Wanchese, NC
The Village of Wanchese is at the southernmost end of Roanoke Island, opposite the town of Manteo to the north. Wanchese is a charming fishing village that retains its old-world charm and sense of identity. Far removed from the hustle and bustle of the beach, Wanchese is an idyllic retreat from the flashy part of summer vacations, but close enough to enjoy all the amenities.
The village takes its name from one of two Native American Indian chiefs that first met British governor John White's expedition in 1585. Chief Manteo was the other. Today, Wanchese remains a key ingredient in the Outer Banks economy.
The North Carolina Seafood Industrial Park is at the village's southeastern point, just a short drive from the Highway 158 intersection, down state road 345 leading right into the village. You'll see a sign on the left directing you into the park. It's worth seeing. Here, at the mid-point of the East Coast of the United States, is a major fishing hub. Shrimp trawlers, flounder boats, huge vessels go out for weeks at a time gathering fresh seafood from waters up and down the Eastern Seaboard and the coastal and inland waterways of North Carolina. Much of the fresh catch ends up on the specials menu at our local Outer Banks restaurants. Some gets shipped packed in ice all across America.
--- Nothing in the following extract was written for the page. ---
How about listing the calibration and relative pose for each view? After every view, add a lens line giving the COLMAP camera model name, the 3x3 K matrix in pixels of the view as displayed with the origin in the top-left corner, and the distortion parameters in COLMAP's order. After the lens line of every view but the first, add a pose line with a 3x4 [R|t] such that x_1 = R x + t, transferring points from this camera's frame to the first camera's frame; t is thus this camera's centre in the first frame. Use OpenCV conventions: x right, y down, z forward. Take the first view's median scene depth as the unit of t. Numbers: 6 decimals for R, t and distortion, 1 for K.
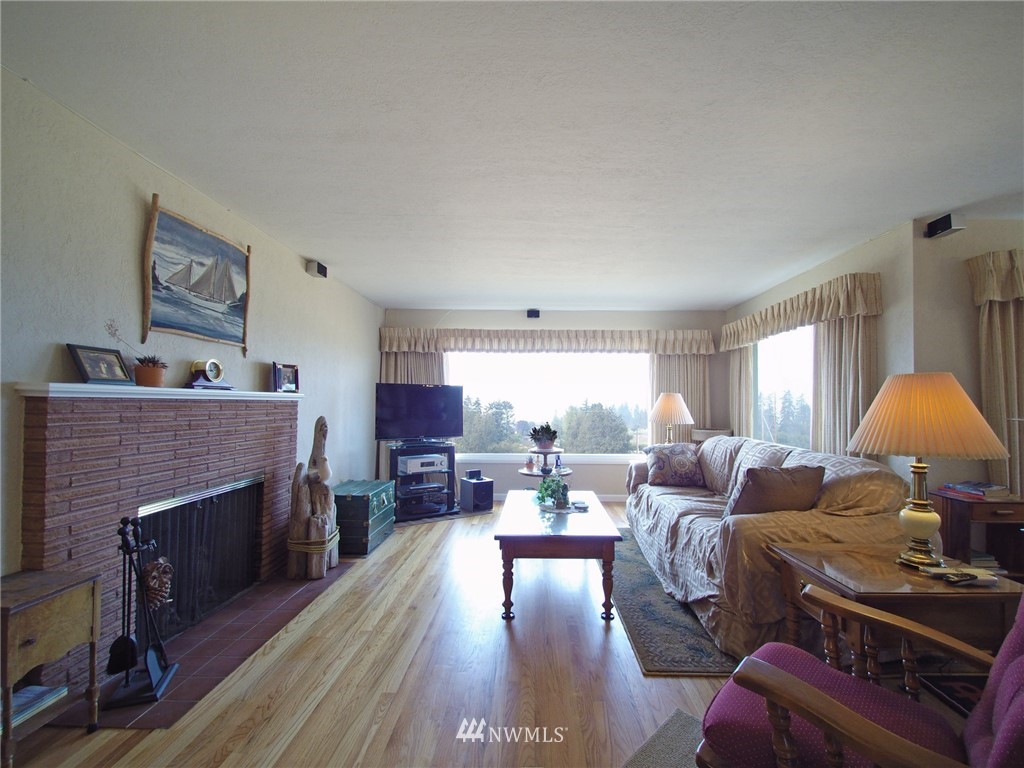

From Wanchese, most of the great attractions of Roanoke Island and Manteo are just a few minutes drive. Roanoke Island Festival Park, the North Carolina Aquarium on Roanoke Island, Elizabethan Gardens, Fort Raleigh National Historic Site, and Bodie Island Lighthouse are all just ten to fifteen minutes away. Whether you stay in a quaint beach bed and breakfast or a rental cottage, you’ll have plenty of things to do in Wanchese.
The North Carolina Aquarium is home to a 285,000-gallon tank anchors exhibits filled with fish and creatures found here on the Outer Banks and the inland waters that make their way here – and Island Farm – a living-history museum full of lovingly-restored buildings and staffed by costumed interpreters who tell the story of life on the Outer Banks in the mid-1800s. The Mothervine, the oldest cultivated grapevine in the U.S., grows near the water’s edge, and though there’s no tasting room attached, wine enthusiasts, history buffs, and just about anyone with a green thumb will want to take a look at the thick, gnarled trunk of this centuries-old vine.
Venture to the south end of the island where the commercial fishing fleet and a few charter boats bring in their haul. While you’re there, grab something to eat and something to cook later from O’Neal’s Sea Harvest, a local favorite fish market and restaurant operated by one of the long-time Outer Banks families. There are small communities of devoted locals, a few places to gas up and grab supplies, a great grill tucked away in a gas station, and your last chance to grab some local seafood before heading home. You’ll also find the Alligator River National Wildlife Refuge – a 152,000-acre wildlife refuge full of deer, black bears, migratory birds, alligators, and even red wolves – where you can look for critters along their wildlife drive, go for a kayak, or hike nearby.